Dr. Vivek Rao developed an innovative procedure to replace a patient’s heart valve. (Photo: Tim Fraser)

That year, Dr. Rao successfully used the product to replace a patient’s valve, a world first, and then performed a few more similar surgeries, as did other clinicians around the globe. Unfortunately, Dr. Rao had to stop doing those procedures for a while because the product was discontinued. By the time Bell arrived, though, Dr. Rao discovered it had returned to Canada but was being sold under another name for a different purpose – and asked Bell if she was willing to give the surgery a shot.

Fortunately, she was game. In March, she underwent open-heart surgery. Everything went well, although the system that paces her heart was damaged, a common complication of valve surgery. “We always put in a pacemaker lead – the wires that connect a pacemaker to the heart – in these types of operations in the event that the patient requires it, which she ended up needing before she went home,” says Dr. Rao.

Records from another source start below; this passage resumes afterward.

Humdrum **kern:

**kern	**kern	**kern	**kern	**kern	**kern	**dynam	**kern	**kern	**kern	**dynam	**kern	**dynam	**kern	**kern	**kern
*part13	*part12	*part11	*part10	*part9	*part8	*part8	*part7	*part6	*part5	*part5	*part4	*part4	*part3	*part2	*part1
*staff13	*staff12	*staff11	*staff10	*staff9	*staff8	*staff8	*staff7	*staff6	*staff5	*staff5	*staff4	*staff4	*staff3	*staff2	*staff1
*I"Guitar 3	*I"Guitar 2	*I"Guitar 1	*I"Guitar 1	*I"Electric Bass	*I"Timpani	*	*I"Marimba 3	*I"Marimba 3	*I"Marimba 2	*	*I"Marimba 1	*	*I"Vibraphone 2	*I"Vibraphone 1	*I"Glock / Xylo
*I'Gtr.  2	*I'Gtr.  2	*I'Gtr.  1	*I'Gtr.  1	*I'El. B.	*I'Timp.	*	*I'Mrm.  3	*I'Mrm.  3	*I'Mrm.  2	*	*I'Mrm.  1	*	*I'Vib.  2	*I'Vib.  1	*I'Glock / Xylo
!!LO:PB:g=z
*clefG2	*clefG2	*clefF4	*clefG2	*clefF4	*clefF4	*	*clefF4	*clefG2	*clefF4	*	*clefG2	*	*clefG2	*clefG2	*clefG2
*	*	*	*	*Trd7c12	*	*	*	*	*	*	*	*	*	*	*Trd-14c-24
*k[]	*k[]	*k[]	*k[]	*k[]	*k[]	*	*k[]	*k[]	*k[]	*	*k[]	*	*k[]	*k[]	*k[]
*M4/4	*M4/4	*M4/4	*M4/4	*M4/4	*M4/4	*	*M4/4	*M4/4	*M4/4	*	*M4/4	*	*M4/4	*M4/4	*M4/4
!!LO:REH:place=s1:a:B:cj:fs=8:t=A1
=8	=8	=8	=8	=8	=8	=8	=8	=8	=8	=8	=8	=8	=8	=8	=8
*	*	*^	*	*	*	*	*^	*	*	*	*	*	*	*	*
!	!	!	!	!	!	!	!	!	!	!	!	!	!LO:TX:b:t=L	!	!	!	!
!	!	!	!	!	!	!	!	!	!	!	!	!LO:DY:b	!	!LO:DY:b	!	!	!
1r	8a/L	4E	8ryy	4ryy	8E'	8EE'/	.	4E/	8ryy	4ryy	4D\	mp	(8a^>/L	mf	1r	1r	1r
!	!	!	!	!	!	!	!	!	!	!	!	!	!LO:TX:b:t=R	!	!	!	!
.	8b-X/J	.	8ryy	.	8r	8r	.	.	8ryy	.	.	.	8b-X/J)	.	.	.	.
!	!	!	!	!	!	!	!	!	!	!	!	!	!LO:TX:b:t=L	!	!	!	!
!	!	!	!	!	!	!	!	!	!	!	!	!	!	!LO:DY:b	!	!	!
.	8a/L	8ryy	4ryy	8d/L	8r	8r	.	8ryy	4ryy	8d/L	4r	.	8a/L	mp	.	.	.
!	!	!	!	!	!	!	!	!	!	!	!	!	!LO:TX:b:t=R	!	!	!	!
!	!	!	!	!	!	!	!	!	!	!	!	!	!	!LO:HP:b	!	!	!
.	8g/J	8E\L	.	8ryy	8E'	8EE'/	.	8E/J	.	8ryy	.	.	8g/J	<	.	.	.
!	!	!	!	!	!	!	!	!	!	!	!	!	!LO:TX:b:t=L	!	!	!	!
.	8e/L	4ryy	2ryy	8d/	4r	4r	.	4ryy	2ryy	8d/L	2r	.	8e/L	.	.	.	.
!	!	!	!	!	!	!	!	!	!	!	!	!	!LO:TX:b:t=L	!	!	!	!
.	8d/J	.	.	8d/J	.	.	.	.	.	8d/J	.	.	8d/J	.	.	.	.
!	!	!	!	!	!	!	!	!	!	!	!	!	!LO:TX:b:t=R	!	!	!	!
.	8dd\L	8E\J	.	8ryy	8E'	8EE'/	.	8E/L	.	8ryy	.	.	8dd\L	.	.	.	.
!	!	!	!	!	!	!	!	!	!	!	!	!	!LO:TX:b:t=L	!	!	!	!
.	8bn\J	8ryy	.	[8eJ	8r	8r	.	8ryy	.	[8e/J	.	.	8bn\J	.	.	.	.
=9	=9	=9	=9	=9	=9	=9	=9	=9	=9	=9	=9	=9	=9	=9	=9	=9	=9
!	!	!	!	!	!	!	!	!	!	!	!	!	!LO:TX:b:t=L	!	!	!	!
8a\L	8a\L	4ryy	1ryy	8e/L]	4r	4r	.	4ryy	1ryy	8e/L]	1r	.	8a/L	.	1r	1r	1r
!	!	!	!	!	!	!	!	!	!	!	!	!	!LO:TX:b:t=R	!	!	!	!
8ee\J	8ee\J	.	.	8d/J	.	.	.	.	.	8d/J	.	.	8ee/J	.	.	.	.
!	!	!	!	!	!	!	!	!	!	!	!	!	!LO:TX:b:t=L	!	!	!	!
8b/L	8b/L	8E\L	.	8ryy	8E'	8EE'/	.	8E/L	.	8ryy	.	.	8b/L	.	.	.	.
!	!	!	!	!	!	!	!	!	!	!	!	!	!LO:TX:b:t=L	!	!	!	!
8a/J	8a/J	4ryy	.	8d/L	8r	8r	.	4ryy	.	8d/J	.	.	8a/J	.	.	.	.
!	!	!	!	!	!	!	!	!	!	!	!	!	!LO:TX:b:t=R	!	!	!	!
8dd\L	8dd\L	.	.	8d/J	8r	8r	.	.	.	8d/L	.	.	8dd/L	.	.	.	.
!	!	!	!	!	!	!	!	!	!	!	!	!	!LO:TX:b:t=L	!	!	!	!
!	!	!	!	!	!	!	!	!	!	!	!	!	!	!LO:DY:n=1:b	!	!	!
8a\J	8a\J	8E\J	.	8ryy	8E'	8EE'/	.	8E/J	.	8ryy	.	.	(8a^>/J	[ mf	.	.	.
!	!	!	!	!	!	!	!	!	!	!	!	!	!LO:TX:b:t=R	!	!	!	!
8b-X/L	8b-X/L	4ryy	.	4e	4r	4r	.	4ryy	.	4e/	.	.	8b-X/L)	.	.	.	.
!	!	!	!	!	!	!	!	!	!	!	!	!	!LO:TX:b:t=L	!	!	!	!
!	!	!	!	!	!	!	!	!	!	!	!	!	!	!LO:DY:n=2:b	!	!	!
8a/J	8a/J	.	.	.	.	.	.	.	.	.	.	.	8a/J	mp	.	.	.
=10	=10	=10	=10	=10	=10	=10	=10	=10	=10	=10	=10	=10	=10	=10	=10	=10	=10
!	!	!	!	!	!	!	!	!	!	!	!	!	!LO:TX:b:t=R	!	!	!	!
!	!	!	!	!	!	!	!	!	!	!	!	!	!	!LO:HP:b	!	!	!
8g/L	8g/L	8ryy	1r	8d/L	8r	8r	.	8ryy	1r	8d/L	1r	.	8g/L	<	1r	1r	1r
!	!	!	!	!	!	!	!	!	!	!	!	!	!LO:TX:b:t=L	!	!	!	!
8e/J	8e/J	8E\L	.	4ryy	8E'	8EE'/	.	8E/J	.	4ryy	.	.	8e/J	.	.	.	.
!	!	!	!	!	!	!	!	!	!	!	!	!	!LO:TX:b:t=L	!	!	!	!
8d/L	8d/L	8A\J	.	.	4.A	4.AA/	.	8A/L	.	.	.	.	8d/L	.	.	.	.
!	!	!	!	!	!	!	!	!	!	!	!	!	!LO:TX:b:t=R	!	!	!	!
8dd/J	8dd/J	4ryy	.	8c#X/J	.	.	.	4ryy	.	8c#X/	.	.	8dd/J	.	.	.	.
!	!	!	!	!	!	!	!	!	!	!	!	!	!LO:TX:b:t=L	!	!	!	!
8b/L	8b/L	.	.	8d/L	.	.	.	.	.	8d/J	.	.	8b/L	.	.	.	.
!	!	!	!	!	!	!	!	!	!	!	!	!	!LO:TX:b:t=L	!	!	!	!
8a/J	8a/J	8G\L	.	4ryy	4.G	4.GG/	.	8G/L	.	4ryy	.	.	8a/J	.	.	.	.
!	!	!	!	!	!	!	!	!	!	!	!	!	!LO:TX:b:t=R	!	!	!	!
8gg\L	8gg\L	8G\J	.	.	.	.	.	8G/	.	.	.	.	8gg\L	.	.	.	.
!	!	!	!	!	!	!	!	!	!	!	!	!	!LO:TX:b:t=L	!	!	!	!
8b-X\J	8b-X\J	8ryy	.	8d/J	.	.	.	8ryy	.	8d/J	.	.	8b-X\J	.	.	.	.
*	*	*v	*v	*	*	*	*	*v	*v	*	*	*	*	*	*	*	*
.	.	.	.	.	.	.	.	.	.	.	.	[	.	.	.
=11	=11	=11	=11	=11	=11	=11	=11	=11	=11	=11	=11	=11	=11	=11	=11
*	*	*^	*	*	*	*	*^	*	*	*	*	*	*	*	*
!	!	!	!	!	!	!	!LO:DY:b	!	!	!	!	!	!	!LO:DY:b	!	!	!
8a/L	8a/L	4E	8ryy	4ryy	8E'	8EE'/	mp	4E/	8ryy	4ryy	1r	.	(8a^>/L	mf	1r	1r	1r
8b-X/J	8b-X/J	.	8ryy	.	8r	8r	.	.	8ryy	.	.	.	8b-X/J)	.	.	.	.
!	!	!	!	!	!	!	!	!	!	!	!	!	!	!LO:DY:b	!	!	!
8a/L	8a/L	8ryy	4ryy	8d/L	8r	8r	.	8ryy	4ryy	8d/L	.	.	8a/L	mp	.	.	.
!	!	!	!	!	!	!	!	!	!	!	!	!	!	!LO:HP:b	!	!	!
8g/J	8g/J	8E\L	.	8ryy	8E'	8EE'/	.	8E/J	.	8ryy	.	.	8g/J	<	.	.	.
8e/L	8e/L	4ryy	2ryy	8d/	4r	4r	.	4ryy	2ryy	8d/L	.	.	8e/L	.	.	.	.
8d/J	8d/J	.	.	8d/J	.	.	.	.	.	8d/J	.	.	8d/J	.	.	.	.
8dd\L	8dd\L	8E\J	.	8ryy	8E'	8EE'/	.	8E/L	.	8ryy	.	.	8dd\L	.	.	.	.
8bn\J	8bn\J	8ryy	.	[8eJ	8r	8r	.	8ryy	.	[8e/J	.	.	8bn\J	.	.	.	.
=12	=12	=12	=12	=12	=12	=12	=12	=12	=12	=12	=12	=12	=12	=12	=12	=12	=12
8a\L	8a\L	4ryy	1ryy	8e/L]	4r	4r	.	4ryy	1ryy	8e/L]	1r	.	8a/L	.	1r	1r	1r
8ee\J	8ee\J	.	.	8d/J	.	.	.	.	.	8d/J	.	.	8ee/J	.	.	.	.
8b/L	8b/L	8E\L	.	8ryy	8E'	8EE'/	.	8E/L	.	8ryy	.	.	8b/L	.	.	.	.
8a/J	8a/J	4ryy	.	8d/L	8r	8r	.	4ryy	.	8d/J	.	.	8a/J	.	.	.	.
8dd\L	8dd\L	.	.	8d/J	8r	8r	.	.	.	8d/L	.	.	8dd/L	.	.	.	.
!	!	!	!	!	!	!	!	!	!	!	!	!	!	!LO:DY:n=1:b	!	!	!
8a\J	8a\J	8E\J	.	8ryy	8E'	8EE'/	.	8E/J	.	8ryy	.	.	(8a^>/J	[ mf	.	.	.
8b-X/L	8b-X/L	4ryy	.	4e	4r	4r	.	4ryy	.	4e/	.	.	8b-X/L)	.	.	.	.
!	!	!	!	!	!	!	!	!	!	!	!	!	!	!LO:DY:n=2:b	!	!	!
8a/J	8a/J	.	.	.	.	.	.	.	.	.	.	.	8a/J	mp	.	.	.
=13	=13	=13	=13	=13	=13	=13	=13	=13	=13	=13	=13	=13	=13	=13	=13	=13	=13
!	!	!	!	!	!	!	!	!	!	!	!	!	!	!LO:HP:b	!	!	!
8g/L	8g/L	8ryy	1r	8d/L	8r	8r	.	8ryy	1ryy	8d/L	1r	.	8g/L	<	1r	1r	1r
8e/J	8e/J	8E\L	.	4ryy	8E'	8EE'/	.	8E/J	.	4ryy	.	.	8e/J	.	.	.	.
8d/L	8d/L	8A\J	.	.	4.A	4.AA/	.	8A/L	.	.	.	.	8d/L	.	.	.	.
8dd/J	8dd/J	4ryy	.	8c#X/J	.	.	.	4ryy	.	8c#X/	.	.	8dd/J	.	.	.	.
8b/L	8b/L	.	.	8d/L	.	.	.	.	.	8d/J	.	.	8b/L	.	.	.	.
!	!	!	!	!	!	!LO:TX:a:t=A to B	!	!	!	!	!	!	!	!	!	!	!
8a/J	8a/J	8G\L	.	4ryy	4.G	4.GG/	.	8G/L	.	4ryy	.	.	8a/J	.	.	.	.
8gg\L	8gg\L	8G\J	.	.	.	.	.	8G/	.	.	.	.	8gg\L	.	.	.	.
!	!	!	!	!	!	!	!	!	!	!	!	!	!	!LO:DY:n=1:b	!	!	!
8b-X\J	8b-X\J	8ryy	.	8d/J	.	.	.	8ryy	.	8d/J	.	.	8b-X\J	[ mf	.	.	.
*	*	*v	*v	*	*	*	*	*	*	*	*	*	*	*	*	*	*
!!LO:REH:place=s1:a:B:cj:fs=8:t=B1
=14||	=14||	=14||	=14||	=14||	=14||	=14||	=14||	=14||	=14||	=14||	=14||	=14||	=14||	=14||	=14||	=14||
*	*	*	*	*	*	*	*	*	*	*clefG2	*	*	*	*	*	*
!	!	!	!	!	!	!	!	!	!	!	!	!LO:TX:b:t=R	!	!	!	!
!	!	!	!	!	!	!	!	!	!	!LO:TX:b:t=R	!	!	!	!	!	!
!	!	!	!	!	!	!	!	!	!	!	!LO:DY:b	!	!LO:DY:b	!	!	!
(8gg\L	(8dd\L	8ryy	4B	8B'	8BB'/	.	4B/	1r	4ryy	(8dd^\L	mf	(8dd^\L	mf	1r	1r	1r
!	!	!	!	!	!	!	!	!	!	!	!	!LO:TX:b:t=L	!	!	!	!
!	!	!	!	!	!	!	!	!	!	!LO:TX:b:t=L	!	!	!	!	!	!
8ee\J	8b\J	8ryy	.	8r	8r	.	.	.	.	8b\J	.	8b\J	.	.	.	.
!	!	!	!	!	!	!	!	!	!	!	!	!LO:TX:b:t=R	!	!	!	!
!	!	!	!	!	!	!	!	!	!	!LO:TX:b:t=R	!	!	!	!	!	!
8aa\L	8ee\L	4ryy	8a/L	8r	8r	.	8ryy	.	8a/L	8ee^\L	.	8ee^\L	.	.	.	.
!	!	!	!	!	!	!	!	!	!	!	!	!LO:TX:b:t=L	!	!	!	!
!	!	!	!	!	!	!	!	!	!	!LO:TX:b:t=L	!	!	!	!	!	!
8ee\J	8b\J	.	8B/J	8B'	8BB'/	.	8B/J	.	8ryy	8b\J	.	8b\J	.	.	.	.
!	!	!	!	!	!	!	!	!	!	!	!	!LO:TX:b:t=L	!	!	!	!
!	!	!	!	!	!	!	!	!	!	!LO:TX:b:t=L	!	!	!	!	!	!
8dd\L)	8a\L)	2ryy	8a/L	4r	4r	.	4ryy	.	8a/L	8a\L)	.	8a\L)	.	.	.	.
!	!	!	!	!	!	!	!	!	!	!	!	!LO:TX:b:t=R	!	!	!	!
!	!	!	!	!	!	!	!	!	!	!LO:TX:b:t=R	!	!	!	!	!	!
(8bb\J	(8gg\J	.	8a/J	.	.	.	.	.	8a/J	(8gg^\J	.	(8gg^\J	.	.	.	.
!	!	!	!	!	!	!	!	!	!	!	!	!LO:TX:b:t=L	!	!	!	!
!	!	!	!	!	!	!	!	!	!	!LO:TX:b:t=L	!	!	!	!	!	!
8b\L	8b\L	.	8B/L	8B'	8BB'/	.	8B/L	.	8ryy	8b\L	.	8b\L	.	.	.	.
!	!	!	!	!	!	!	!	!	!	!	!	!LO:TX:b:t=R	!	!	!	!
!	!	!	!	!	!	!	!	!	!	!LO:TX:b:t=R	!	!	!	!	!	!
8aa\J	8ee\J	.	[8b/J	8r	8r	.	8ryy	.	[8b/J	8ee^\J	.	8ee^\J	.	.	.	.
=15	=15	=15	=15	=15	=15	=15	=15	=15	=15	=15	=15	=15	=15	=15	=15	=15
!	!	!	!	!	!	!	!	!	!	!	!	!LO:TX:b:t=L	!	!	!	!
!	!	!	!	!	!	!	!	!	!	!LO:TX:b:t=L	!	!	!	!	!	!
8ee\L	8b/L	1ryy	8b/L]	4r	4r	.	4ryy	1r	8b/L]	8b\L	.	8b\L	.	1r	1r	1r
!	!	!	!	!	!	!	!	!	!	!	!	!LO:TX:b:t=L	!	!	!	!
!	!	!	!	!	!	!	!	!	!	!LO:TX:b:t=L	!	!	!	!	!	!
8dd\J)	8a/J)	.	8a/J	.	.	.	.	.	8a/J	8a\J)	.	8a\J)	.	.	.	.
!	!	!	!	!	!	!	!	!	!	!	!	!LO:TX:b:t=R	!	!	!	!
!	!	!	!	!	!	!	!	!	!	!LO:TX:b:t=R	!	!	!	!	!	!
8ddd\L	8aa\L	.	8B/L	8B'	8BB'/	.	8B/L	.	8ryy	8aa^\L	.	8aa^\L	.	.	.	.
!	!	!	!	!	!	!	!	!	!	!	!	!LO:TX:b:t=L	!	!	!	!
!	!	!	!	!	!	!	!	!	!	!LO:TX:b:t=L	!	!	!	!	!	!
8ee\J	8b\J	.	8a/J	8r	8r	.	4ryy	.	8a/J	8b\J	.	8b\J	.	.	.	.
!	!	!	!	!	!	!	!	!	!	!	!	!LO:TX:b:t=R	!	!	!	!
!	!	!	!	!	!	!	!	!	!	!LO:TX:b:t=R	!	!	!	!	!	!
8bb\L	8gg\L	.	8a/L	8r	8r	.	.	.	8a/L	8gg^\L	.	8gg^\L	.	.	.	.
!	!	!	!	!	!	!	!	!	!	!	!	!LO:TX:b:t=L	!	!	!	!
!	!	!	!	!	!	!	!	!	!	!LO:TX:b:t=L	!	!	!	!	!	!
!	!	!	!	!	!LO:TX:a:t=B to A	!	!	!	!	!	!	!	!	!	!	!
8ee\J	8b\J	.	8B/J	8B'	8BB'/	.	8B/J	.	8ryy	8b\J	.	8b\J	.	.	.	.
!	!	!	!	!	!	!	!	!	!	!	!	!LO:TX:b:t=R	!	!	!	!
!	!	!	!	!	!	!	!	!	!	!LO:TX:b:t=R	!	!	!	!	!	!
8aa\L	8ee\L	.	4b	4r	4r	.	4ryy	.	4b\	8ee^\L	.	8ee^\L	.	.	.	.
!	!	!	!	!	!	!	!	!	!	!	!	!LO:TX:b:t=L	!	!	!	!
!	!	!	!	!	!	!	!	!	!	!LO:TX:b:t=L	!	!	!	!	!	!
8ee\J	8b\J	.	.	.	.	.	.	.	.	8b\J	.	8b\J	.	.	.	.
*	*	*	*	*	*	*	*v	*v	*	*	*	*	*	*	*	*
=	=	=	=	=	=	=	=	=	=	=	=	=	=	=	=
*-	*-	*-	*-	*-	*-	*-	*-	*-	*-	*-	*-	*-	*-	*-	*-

Since this technique is new, it’s hard to know how long the restored valve will last, but Bell is well past the most critical point in this process – eight weeks after surgery – when the artificial valve detaches from the heart, leaving her own regrown tissue to do the job. Dr. Rao will continue monitoring her, to collect more evidence that his innovative procedure works. “This is one of the things that we do here at UHN,” he says. “We innovate and continually evaluate our results, striving to do better or learn why a technique doesn’t work and develop alternative solutions.”

Bell can now rest easy and regain her strength. She’s left the bar industry and is working in graphic design, while caring for her 10-year-old son. She’s also looking forward to getting back to motorcycling and skateboarding, though more cautiously. “I’m not going to be pushing my body to the limits,” she says.